----- Records to process -----

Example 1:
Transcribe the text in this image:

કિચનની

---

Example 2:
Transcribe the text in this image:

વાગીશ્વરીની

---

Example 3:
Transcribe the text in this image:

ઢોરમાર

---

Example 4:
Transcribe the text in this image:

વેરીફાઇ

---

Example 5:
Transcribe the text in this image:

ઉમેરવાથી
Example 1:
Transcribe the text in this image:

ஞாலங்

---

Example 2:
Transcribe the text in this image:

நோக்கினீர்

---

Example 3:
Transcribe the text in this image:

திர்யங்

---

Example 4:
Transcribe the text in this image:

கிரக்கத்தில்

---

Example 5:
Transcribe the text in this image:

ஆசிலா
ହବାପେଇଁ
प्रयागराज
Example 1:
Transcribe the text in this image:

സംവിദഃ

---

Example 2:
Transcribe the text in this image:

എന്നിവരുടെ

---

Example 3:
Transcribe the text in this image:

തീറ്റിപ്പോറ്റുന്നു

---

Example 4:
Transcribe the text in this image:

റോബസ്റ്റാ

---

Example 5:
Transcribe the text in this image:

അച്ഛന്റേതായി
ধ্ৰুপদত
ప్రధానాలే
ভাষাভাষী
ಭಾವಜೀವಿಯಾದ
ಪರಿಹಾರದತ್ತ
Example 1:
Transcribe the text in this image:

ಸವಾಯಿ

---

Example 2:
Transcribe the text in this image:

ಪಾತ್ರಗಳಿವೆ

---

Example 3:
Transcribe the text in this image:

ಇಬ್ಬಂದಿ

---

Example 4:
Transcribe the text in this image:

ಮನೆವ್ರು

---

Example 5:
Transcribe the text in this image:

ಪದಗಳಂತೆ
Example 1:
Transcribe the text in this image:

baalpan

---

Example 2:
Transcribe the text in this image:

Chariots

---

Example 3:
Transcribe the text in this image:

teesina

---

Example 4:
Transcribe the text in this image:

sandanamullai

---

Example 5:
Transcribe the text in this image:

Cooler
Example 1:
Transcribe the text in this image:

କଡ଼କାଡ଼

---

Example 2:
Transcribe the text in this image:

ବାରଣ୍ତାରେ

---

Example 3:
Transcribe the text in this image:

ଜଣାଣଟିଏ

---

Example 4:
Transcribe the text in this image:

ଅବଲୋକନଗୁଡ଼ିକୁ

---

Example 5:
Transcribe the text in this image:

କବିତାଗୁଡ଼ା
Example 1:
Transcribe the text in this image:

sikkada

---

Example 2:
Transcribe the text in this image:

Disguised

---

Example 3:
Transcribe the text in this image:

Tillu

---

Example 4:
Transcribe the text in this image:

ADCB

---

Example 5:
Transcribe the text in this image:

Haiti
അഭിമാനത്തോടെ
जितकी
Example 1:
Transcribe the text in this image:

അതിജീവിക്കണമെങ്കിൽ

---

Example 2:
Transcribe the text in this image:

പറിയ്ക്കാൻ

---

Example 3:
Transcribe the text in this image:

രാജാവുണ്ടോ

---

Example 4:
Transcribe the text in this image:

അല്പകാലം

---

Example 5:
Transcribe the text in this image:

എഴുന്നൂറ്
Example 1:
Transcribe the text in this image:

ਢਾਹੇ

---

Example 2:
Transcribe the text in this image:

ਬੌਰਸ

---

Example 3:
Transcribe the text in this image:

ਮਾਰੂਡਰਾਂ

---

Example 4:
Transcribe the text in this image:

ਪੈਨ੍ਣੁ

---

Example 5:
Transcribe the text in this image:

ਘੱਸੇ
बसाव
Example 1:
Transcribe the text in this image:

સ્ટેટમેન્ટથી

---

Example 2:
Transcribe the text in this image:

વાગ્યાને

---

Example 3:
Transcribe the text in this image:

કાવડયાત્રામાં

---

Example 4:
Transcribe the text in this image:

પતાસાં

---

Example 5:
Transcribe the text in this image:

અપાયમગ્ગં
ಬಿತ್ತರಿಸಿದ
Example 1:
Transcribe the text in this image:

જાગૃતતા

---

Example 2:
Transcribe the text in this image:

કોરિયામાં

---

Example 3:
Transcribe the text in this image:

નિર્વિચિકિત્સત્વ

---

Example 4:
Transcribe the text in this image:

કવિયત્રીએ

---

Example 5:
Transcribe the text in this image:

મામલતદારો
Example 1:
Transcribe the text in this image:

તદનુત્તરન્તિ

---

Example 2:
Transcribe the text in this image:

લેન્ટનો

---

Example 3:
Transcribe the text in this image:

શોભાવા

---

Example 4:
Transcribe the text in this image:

-----

- Exercise objective:
Reproduce the entries above in full and exactly.

- Solution below:
Example 1:
Transcribe the text in this image:

કિચનની

---

Example 2:
Transcribe the text in this image:

વાગીશ્વરીની

---

Example 3:
Transcribe the text in this image:

ઢોરમાર

---

Example 4:
Transcribe the text in this image:

વેરીફાઇ

---

Example 5:
Transcribe the text in this image:

ઉમેરવાથી
Example 1:
Transcribe the text in this image:

ஞாலங்

---

Example 2:
Transcribe the text in this image:

நோக்கினீர்

---

Example 3:
Transcribe the text in this image:

திர்யங்

---

Example 4:
Transcribe the text in this image:

கிரக்கத்தில்

---

Example 5:
Transcribe the text in this image:

ஆசிலா
ହବାପେଇଁ
प्रयागराज
Example 1:
Transcribe the text in this image:

സംവിദഃ

---

Example 2:
Transcribe the text in this image:

എന്നിവരുടെ

---

Example 3:
Transcribe the text in this image:

തീറ്റിപ്പോറ്റുന്നു

---

Example 4:
Transcribe the text in this image:

റോബസ്റ്റാ

---

Example 5:
Transcribe the text in this image:

അച്ഛന്റേതായി
ধ্ৰুপদত
ప్రధానాలే
ভাষাভাষী
ಭಾವಜೀವಿಯಾದ
ಪರಿಹಾರದತ್ತ
Example 1:
Transcribe the text in this image:

ಸವಾಯಿ

---

Example 2:
Transcribe the text in this image:

ಪಾತ್ರಗಳಿವೆ

---

Example 3:
Transcribe the text in this image:

ಇಬ್ಬಂದಿ

---

Example 4:
Transcribe the text in this image:

ಮನೆವ್ರು

---

Example 5:
Transcribe the text in this image:

ಪದಗಳಂತೆ
Example 1:
Transcribe the text in this image:

baalpan

---

Example 2:
Transcribe the text in this image:

Chariots

---

Example 3:
Transcribe the text in this image:

teesina

---

Example 4:
Transcribe the text in this image:

sandanamullai

---

Example 5:
Transcribe the text in this image:

Cooler
Example 1:
Transcribe the text in this image:

କଡ଼କାଡ଼

---

Example 2:
Transcribe the text in this image:

ବାରଣ୍ତାରେ

---

Example 3:
Transcribe the text in this image:

ଜଣାଣଟିଏ

---

Example 4:
Transcribe the text in this image:

ଅବଲୋକନଗୁଡ଼ିକୁ

---

Example 5:
Transcribe the text in this image:

କବିତାଗୁଡ଼ା
Example 1:
Transcribe the text in this image:

sikkada

---

Example 2:
Transcribe the text in this image:

Disguised

---

Example 3:
Transcribe the text in this image:

Tillu

---

Example 4:
Transcribe the text in this image:

ADCB

---

Example 5:
Transcribe the text in this image:

Haiti
അഭിമാനത്തോടെ
जितकी
Example 1:
Transcribe the text in this image:

അതിജീവിക്കണമെങ്കിൽ

---

Example 2:
Transcribe the text in this image:

പറിയ്ക്കാൻ

---

Example 3:
Transcribe the text in this image:

രാജാവുണ്ടോ

---

Example 4:
Transcribe the text in this image:

അല്പകാലം

---

Example 5:
Transcribe the text in this image:

എഴുന്നൂറ്
Example 1:
Transcribe the text in this image:

ਢਾਹੇ

---

Example 2:
Transcribe the text in this image:

ਬੌਰਸ

---

Example 3:
Transcribe the text in this image:

ਮਾਰੂਡਰਾਂ

---

Example 4:
Transcribe the text in this image:

ਪੈਨ੍ਣੁ

---

Example 5:
Transcribe the text in this image:

ਘੱਸੇ
बसाव
Example 1:
Transcribe the text in this image:

સ્ટેટમેન્ટથી

---

Example 2:
Transcribe the text in this image:

વાગ્યાને

---

Example 3:
Transcribe the text in this image:

કાવડયાત્રામાં

---

Example 4:
Transcribe the text in this image:

પતાસાં

---

Example 5:
Transcribe the text in this image:

અપાયમગ્ગં
ಬಿತ್ತರಿಸಿದ
Example 1:
Transcribe the text in this image:

જાગૃતતા

---

Example 2:
Transcribe the text in this image:

કોરિયામાં

---

Example 3:
Transcribe the text in this image:

નિર્વિચિકિત્સત્વ

---

Example 4:
Transcribe the text in this image:

કવિયત્રીએ

---

Example 5:
Transcribe the text in this image:

મામલતદારો
Example 1:
Transcribe the text in this image:

તદનુત્તરન્તિ

---

Example 2:
Transcribe the text in this image:

લેન્ટનો

---

Example 3:
Transcribe the text in this image:

શોભાવા

---

Example 4:
Transcribe the text in this image:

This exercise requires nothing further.